| Task details |
Down to the last character, repeat the data that follows.

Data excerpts
+ + + +

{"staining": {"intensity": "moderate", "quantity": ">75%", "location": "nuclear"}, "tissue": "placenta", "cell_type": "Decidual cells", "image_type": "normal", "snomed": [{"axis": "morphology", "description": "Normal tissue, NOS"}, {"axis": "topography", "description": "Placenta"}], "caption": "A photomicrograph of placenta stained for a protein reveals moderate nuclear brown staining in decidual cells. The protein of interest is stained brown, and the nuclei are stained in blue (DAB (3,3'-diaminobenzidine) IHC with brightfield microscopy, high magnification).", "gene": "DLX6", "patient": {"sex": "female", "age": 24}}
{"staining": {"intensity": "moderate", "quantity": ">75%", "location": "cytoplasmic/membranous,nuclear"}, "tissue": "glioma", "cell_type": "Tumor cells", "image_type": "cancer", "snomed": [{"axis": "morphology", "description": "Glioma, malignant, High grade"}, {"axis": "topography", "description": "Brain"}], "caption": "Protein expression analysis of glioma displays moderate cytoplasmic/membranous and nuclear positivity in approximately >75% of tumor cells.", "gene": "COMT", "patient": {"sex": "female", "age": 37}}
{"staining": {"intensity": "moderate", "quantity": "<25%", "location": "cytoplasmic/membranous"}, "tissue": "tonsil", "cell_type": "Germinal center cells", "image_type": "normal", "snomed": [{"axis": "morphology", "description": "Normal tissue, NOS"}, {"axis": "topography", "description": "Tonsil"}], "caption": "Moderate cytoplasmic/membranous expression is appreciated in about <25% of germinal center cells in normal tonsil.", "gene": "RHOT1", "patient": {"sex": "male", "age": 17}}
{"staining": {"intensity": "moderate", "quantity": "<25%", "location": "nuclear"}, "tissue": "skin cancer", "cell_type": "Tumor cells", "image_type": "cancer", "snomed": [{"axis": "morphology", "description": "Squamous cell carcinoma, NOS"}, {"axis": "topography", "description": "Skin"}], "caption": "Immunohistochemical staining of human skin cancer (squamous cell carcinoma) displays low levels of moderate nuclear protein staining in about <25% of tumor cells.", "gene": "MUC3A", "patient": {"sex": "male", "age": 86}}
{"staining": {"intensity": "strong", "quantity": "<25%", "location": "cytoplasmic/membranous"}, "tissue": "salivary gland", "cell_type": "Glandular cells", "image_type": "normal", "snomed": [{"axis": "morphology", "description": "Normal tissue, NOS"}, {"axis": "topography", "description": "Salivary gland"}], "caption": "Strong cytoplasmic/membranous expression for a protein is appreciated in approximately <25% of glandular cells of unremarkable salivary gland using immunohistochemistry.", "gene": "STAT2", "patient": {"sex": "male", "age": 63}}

+ + + +

| Output of the exercise |
{"staining": {"intensity": "moderate", "quantity": ">75%", "location": "nuclear"}, "tissue": "placenta", "cell_type": "Decidual cells", "image_type": "normal", "snomed": [{"axis": "morphology", "description": "Normal tissue, NOS"}, {"axis": "topography", "description": "Placenta"}], "caption": "A photomicrograph of placenta stained for a protein reveals moderate nuclear brown staining in decidual cells. The protein of interest is stained brown, and the nuclei are stained in blue (DAB (3,3'-diaminobenzidine) IHC with brightfield microscopy, high magnification).", "gene": "DLX6", "patient": {"sex": "female", "age": 24}}
{"staining": {"intensity": "moderate", "quantity": ">75%", "location": "cytoplasmic/membranous,nuclear"}, "tissue": "glioma", "cell_type": "Tumor cells", "image_type": "cancer", "snomed": [{"axis": "morphology", "description": "Glioma, malignant, High grade"}, {"axis": "topography", "description": "Brain"}], "caption": "Protein expression analysis of glioma displays moderate cytoplasmic/membranous and nuclear positivity in approximately >75% of tumor cells.", "gene": "COMT", "patient": {"sex": "female", "age": 37}}
{"staining": {"intensity": "moderate", "quantity": "<25%", "location": "cytoplasmic/membranous"}, "tissue": "tonsil", "cell_type": "Germinal center cells", "image_type": "normal", "snomed": [{"axis": "morphology", "description": "Normal tissue, NOS"}, {"axis": "topography", "description": "Tonsil"}], "caption": "Moderate cytoplasmic/membranous expression is appreciated in about <25% of germinal center cells in normal tonsil.", "gene": "RHOT1", "patient": {"sex": "male", "age": 17}}
{"staining": {"intensity": "moderate", "quantity": "<25%", "location": "nuclear"}, "tissue": "skin cancer", "cell_type": "Tumor cells", "image_type": "cancer", "snomed": [{"axis": "morphology", "description": "Squamous cell carcinoma, NOS"}, {"axis": "topography", "description": "Skin"}], "caption": "Immunohistochemical staining of human skin cancer (squamous cell carcinoma) displays low levels of moderate nuclear protein staining in about <25% of tumor cells.", "gene": "MUC3A", "patient": {"sex": "male", "age": 86}}
{"staining": {"intensity": "strong", "quantity": "<25%", "location": "cytoplasmic/membranous"}, "tissue": "salivary gland", "cell_type": "Glandular cells", "image_type": "normal", "snomed": [{"axis": "morphology", "description": "Normal tissue, NOS"}, {"axis": "topography", "description": "Salivary gland"}], "caption": "Strong cytoplasmic/membranous expression for a protein is appreciated in approximately <25% of glandular cells of unremarkable salivary gland using immunohistochemistry.", "gene": "STAT2", "patient": {"sex": "male", "age": 63}}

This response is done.